Kathak dance originated two-thousand years ago in the temples of Northern India and is known for the way artists tell stories using expressive eye, hand and upper body movements while clothed in elaborate, colorful costumes. What sets it apart from other Indian and South Asian dance forms is the treatment of rhythm, with dancers beating out extremely complex patterns with different parts of their bare feet, augmented by bells, called ghungrus, strapped to their ankles.
On April 15, See Chicago Dance was fortunate to attend “Ehsaas: A Realization,” presented by the Illinois Center for Kathak at the Athenaeum. The program featured choreography and performance by Sandip Mallick, visiting guru from Kolkata, India, and local dancer, Shiwali Tenner. Set to music by Sunando Mukherjee, the work was accompanied by a live band playing tablas, harmonium, flute and vocal recitations. Students of the ICK also danced two short, graceful works by Tenner set to the song, “Tu Jhoom,” and dancers in wheelchairs perform elegantly to an original cover of Nina Simone’s “Feelin’ Good,” a collaboration with ReinventAbility.
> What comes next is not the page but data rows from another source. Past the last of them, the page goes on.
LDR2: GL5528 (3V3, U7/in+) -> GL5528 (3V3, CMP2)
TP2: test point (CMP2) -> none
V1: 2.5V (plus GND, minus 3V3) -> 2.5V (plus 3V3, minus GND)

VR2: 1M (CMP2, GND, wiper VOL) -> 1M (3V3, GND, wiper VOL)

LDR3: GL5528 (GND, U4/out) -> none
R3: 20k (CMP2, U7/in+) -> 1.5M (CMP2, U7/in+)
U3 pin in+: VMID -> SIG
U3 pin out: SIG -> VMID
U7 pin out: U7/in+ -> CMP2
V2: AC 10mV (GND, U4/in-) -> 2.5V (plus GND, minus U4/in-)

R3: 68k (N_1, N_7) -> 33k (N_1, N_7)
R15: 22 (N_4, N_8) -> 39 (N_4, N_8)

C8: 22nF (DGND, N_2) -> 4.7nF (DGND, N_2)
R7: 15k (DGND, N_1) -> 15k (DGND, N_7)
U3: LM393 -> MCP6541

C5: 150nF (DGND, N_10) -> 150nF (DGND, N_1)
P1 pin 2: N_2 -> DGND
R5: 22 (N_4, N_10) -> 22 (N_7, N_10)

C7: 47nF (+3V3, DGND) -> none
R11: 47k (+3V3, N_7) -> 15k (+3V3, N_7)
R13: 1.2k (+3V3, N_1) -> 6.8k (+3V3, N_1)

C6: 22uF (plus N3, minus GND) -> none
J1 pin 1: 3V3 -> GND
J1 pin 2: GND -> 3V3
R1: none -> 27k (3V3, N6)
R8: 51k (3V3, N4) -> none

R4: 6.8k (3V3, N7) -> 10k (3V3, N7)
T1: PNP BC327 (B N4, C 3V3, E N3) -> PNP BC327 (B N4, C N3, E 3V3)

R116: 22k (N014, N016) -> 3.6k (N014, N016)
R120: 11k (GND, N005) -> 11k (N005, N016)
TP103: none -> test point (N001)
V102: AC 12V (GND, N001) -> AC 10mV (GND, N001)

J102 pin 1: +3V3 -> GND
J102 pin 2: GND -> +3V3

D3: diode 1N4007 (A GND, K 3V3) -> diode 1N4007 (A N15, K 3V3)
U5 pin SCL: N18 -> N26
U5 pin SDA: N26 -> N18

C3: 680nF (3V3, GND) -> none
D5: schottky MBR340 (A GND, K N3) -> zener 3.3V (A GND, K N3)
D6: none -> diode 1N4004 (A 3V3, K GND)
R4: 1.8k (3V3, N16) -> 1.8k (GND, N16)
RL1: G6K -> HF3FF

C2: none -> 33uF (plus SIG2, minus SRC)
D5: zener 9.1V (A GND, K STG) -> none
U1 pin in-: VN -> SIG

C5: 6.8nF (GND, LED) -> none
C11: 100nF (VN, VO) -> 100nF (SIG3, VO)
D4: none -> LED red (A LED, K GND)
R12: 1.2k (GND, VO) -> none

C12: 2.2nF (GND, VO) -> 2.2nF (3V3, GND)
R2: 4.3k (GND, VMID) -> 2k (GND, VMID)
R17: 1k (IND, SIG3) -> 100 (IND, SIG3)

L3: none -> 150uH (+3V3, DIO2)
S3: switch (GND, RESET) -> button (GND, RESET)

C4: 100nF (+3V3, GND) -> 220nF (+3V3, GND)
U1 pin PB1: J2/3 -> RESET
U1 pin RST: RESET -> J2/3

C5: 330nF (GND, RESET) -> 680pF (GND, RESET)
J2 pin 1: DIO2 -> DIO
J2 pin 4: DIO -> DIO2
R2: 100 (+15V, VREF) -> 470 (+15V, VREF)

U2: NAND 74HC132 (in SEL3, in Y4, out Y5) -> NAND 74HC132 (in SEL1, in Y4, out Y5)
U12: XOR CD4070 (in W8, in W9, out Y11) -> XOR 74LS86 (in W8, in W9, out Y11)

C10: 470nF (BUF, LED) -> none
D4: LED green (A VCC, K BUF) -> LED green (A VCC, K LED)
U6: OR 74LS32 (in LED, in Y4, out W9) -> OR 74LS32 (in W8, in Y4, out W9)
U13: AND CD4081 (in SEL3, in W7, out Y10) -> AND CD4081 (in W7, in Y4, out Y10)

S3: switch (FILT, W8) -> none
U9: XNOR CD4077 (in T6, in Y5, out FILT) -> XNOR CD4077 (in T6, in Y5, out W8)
Dancing solo, Tenner opens with three works choreographed by Mallick, each offering a different side of Kathak. In “Invocation of Lord Ganesha and Goddess Bhawani, Tenner warms up the floor with solid slaps of her feet while depicting the classic pose of the Bhawani or Durg in her body—right hand pointed up, left hand down, balanced on one leg, the other leg raised across her body.
Tenner gets down to business in “Kathak Pure (technical) Dance in 16 beats rhythmic cycle (Teen Tall).” The meter in the music rocks back and forth like a boat on the ocean, with the tablas producing swaying eighth-note triplets that speed up into quicker 16th note triplets, with Tenner’s feet pounding out an uneven two—four—three phrase against the swinging six-to-a-phrase groove. Dancer and musicians never break form, and just when you think that they’ve gotten lost in rhythmic outer space…Bang! They both hit sharp accents on the “one” of the next phrase, evenly spaced from the beginning of the last.
The temperature gets turned up even more in Ghazal: Aaj Jane Ki Jid as Tenner enters a “pure dance” style, transforming the same rhythm in a seven beats per phrase meter. Tenner builds to a climactic finish, a satisfying conclusion to Mallick’s suite.
The second act features the eponymous Ehass: A Realization, also by Mallick. Tenner weaves around long, sheer fabrics of orange, blue and tan hung from the ceiling. Her movements embody the Pancha Bhuta, the five elements that, according to Hinduism, make up all of creation. Tenner ripples her hands and twists her body, the visual and the light tingling of bells imitating flowing water. Her arms spiral overhead and the momentum spinS her around as if being blown by a great wind. Flat palms press closer to a warm fire. “Ehass: A Realization” moves beyond narrative storytelling to communicate an abstraction of sights and sounds of Earth, water, air, fire and infinite space.
The program concludes with a solo by Sandip Mallick, whom the New York Times called “a dancing mathematician. Mallick produces technical wizardry, ostensibly using minimal effort. The slow drag of the ball of the foot makes the ghungru rattle like a shaking tambourine. Accented triplets—CHK-tsch-tsch, CHK-tsch-tsch—are produced by striking the ball of the foot, then the alternating heels two times. The dancing takes hold of the tempo from the musicians and builds to a rapid crescendo. Using the pronated and supinated edges of the sole, Mallick beats out complex beat divisions, like a phrase of 15 broken into one-two-three-four-five, or a four-beat phrase repeated five times plus an extra three counts on the end for a phrase of twenty-three… A dancer-mathematician indeed!
While all this is going on in the feet, Mallick embodies all manner of imagery. He’s an Olympic fencer with two snakes for arms. Hands splash water or peel fruit. The overwhelming blend of movement and music completely fills the space and your senses.
Chicago could use more performances like “Ehsaas: A Realization.” I felt like I received an education, not preachy or pretentious, but interesting and integrated into the dancing. The dedication of the dancers was apparent and lent itself to their performances. The combination of artistry, history and spirituality created an atmosphere that, despite the depth of the art form, remained accessible to novice and never-miss audiences alike.